• Material shown:

--- Begin ---

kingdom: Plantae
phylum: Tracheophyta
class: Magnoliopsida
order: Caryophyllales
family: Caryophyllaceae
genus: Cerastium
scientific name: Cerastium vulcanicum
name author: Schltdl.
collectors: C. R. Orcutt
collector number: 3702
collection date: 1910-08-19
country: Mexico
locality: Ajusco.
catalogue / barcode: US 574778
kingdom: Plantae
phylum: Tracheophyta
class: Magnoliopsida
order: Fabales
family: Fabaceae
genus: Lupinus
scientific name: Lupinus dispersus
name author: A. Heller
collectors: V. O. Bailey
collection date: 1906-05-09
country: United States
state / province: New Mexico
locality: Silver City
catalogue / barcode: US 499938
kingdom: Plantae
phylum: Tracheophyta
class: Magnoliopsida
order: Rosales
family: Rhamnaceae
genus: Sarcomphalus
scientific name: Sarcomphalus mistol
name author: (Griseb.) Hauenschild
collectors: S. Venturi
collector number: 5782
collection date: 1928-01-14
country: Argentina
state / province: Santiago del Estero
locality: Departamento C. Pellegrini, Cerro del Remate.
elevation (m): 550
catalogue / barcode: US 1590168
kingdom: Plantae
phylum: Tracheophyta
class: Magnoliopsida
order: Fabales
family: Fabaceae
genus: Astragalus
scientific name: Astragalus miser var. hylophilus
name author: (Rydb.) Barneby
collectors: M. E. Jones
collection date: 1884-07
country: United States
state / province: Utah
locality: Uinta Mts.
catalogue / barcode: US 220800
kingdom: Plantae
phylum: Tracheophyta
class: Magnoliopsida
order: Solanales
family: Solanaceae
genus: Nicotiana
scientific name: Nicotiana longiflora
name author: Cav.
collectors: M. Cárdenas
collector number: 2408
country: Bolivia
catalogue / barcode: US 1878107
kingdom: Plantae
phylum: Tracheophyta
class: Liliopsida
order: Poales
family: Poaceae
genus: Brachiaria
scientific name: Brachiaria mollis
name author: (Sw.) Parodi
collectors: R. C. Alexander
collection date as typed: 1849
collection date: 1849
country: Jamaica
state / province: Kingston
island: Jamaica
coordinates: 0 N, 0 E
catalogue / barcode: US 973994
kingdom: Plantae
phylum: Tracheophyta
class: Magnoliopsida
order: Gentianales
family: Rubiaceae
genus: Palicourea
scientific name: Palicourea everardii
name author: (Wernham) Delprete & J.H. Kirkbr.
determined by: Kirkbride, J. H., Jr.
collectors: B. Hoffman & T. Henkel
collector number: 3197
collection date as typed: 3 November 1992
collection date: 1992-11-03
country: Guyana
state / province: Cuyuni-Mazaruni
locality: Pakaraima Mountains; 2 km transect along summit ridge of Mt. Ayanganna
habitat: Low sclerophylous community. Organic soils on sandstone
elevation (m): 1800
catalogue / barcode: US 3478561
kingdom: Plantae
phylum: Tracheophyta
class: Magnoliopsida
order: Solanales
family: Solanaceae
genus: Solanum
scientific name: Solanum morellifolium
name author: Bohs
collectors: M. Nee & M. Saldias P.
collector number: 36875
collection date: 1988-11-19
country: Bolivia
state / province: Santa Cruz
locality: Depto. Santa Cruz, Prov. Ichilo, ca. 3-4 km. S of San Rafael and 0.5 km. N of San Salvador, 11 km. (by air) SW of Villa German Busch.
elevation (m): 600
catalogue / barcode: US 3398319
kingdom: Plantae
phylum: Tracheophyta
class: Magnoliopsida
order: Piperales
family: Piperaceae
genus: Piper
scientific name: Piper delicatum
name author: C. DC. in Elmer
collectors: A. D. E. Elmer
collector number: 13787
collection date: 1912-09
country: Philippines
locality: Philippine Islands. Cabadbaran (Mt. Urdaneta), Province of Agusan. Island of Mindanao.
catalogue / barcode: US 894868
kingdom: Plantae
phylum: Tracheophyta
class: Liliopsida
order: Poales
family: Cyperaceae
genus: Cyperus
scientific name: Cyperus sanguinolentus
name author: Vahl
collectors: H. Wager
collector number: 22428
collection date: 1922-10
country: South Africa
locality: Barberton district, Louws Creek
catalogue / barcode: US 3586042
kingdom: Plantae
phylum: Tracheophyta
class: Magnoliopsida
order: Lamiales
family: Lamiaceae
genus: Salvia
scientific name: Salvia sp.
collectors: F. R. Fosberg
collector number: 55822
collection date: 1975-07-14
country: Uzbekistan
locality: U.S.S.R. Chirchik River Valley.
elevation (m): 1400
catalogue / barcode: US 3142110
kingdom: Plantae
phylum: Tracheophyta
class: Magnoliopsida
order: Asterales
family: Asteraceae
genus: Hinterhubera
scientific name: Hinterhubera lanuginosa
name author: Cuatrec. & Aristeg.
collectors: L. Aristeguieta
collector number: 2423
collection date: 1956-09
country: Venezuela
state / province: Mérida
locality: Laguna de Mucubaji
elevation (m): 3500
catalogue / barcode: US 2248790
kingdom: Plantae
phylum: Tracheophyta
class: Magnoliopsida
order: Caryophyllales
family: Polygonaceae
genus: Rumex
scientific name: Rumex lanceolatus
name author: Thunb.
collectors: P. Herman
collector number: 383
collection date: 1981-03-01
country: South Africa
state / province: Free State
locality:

--- End ---

• Written task: Could you convert the whole listing above into a Markdown table with two columns, Row and Line, putting one line per row and leaving out any blank lines?

• Result for this exercise:
| Row | Line |
|---|---|
| 1 | kingdom: Plantae |
| 2 | phylum: Tracheophyta |
| 3 | class: Magnoliopsida |
| 4 | order: Caryophyllales |
| 5 | family: Caryophyllaceae |
| 6 | genus: Cerastium |
| 7 | scientific name: Cerastium vulcanicum |
| 8 | name author: Schltdl. |
| 9 | collectors: C. R. Orcutt |
| 10 | collector number: 3702 |
| 11 | collection date: 1910-08-19 |
| 12 | country: Mexico |
| 13 | locality: Ajusco. |
| 14 | catalogue / barcode: US 574778 |
| 15 | kingdom: Plantae |
| 16 | phylum: Tracheophyta |
| 17 | class: Magnoliopsida |
| 18 | order: Fabales |
| 19 | family: Fabaceae |
| 20 | genus: Lupinus |
| 21 | scientific name: Lupinus dispersus |
| 22 | name author: A. Heller |
| 23 | collectors: V. O. Bailey |
| 24 | collection date: 1906-05-09 |
| 25 | country: United States |
| 26 | state / province: New Mexico |
| 27 | locality: Silver City |
| 28 | catalogue / barcode: US 499938 |
| 29 | kingdom: Plantae |
| 30 | phylum: Tracheophyta |
| 31 | class: Magnoliopsida |
| 32 | order: Rosales |
| 33 | family: Rhamnaceae |
| 34 | genus: Sarcomphalus |
| 35 | scientific name: Sarcomphalus mistol |
| 36 | name author: (Griseb.) Hauenschild |
| 37 | collectors: S. Venturi |
| 38 | collector number: 5782 |
| 39 | collection date: 1928-01-14 |
| 40 | country: Argentina |
| 41 | state / province: Santiago del Estero |
| 42 | locality: Departamento C. Pellegrini, Cerro del Remate. |
| 43 | elevation (m): 550 |
| 44 | catalogue / barcode: US 1590168 |
| 45 | kingdom: Plantae |
| 46 | phylum: Tracheophyta |
| 47 | class: Magnoliopsida |
| 48 | order: Fabales |
| 49 | family: Fabaceae |
| 50 | genus: Astragalus |
| 51 | scientific name: Astragalus miser var. hylophilus |
| 52 | name author: (Rydb.) Barneby |
| 53 | collectors: M. E. Jones |
| 54 | collection date: 1884-07 |
| 55 | country: United States |
| 56 | state / province: Utah |
| 57 | locality: Uinta Mts. |
| 58 | catalogue / barcode: US 220800 |
| 59 | kingdom: Plantae |
| 60 | phylum: Tracheophyta |
| 61 | class: Magnoliopsida |
| 62 | order: Solanales |
| 63 | family: Solanaceae |
| 64 | genus: Nicotiana |
| 65 | scientific name: Nicotiana longiflora |
| 66 | name author: Cav. |
| 67 | collectors: M. Cárdenas |
| 68 | collector number: 2408 |
| 69 | country: Bolivia |
| 70 | catalogue / barcode: US 1878107 |
| 71 | kingdom: Plantae |
| 72 | phylum: Tracheophyta |
| 73 | class: Liliopsida |
| 74 | order: Poales |
| 75 | family: Poaceae |
| 76 | genus: Brachiaria |
| 77 | scientific name: Brachiaria mollis |
| 78 | name author: (Sw.) Parodi |
| 79 | collectors: R. C. Alexander |
| 80 | collection date as typed: 1849 |
| 81 | collection date: 1849 |
| 82 | country: Jamaica |
| 83 | state / province: Kingston |
| 84 | island: Jamaica |
| 85 | coordinates: 0 N, 0 E |
| 86 | catalogue / barcode: US 973994 |
| 87 | kingdom: Plantae |
| 88 | phylum: Tracheophyta |
| 89 | class: Magnoliopsida |
| 90 | order: Gentianales |
| 91 | family: Rubiaceae |
| 92 | genus: Palicourea |
| 93 | scientific name: Palicourea everardii |
| 94 | name author: (Wernham) Delprete & J.H. Kirkbr. |
| 95 | determined by: Kirkbride, J. H., Jr. |
| 96 | collectors: B. Hoffman & T. Henkel |
| 97 | collector number: 3197 |
| 98 | collection date as typed: 3 November 1992 |
| 99 | collection date: 1992-11-03 |
| 100 | country: Guyana |
| 101 | state / province: Cuyuni-Mazaruni |
| 102 | locality: Pakaraima Mountains; 2 km transect along summit ridge of Mt. Ayanganna |
| 103 | habitat: Low sclerophylous community. Organic soils on sandstone |
| 104 | elevation (m): 1800 |
| 105 | catalogue / barcode: US 3478561 |
| 106 | kingdom: Plantae |
| 107 | phylum: Tracheophyta |
| 108 | class: Magnoliopsida |
| 109 | order: Solanales |
| 110 | family: Solanaceae |
| 111 | genus: Solanum |
| 112 | scientific name: Solanum morellifolium |
| 113 | name author: Bohs |
| 114 | collectors: M. Nee & M. Saldias P. |
| 115 | collector number: 36875 |
| 116 | collection date: 1988-11-19 |
| 117 | country: Bolivia |
| 118 | state / province: Santa Cruz |
| 119 | locality: Depto. Santa Cruz, Prov. Ichilo, ca. 3-4 km. S of San Rafael and 0.5 km. N of San Salvador, 11 km. (by air) SW of Villa German Busch. |
| 120 | elevation (m): 600 |
| 121 | catalogue / barcode: US 3398319 |
| 122 | kingdom: Plantae |
| 123 | phylum: Tracheophyta |
| 124 | class: Magnoliopsida |
| 125 | order: Piperales |
| 126 | family: Piperaceae |
| 127 | genus: Piper |
| 128 | scientific name: Piper delicatum |
| 129 | name author: C. DC. in Elmer |
| 130 | collectors: A. D. E. Elmer |
| 131 | collector number: 13787 |
| 132 | collection date: 1912-09 |
| 133 | country: Philippines |
| 134 | locality: Philippine Islands. Cabadbaran (Mt. Urdaneta), Province of Agusan. Island of Mindanao. |
| 135 | catalogue / barcode: US 894868 |
| 136 | kingdom: Plantae |
| 137 | phylum: Tracheophyta |
| 138 | class: Liliopsida |
| 139 | order: Poales |
| 140 | family: Cyperaceae |
| 141 | genus: Cyperus |
| 142 | scientific name: Cyperus sanguinolentus |
| 143 | name author: Vahl |
| 144 | collectors: H. Wager |
| 145 | collector number: 22428 |
| 146 | collection date: 1922-10 |
| 147 | country: South Africa |
| 148 | locality: Barberton district, Louws Creek |
| 149 | catalogue / barcode: US 3586042 |
| 150 | kingdom: Plantae |
| 151 | phylum: Tracheophyta |
| 152 | class: Magnoliopsida |
| 153 | order: Lamiales |
| 154 | family: Lamiaceae |
| 155 | genus: Salvia |
| 156 | scientific name: Salvia sp. |
| 157 | collectors: F. R. Fosberg |
| 158 | collector number: 55822 |
| 159 | collection date: 1975-07-14 |
| 160 | country: Uzbekistan |
| 161 | locality: U.S.S.R. Chirchik River Valley. |
| 162 | elevation (m): 1400 |
| 163 | catalogue / barcode: US 3142110 |
| 164 | kingdom: Plantae |
| 165 | phylum: Tracheophyta |
| 166 | class: Magnoliopsida |
| 167 | order: Asterales |
| 168 | family: Asteraceae |
| 169 | genus: Hinterhubera |
| 170 | scientific name: Hinterhubera lanuginosa |
| 171 | name author: Cuatrec. & Aristeg. |
| 172 | collectors: L. Aristeguieta |
| 173 | collector number: 2423 |
| 174 | collection date: 1956-09 |
| 175 | country: Venezuela |
| 176 | state / province: Mérida |
| 177 | locality: Laguna de Mucubaji |
| 178 | elevation (m): 3500 |
| 179 | catalogue / barcode: US 2248790 |
| 180 | kingdom: Plantae |
| 181 | phylum: Tracheophyta |
| 182 | class: Magnoliopsida |
| 183 | order: Caryophyllales |
| 184 | family: Polygonaceae |
| 185 | genus: Rumex |
| 186 | scientific name: Rumex lanceolatus |
| 187 | name author: Thunb. |
| 188 | collectors: P. Herman |
| 189 | collector number: 383 |
| 190 | collection date: 1981-03-01 |
| 191 | country: South Africa |
| 192 | state / province: Free State |
| 193 | locality: |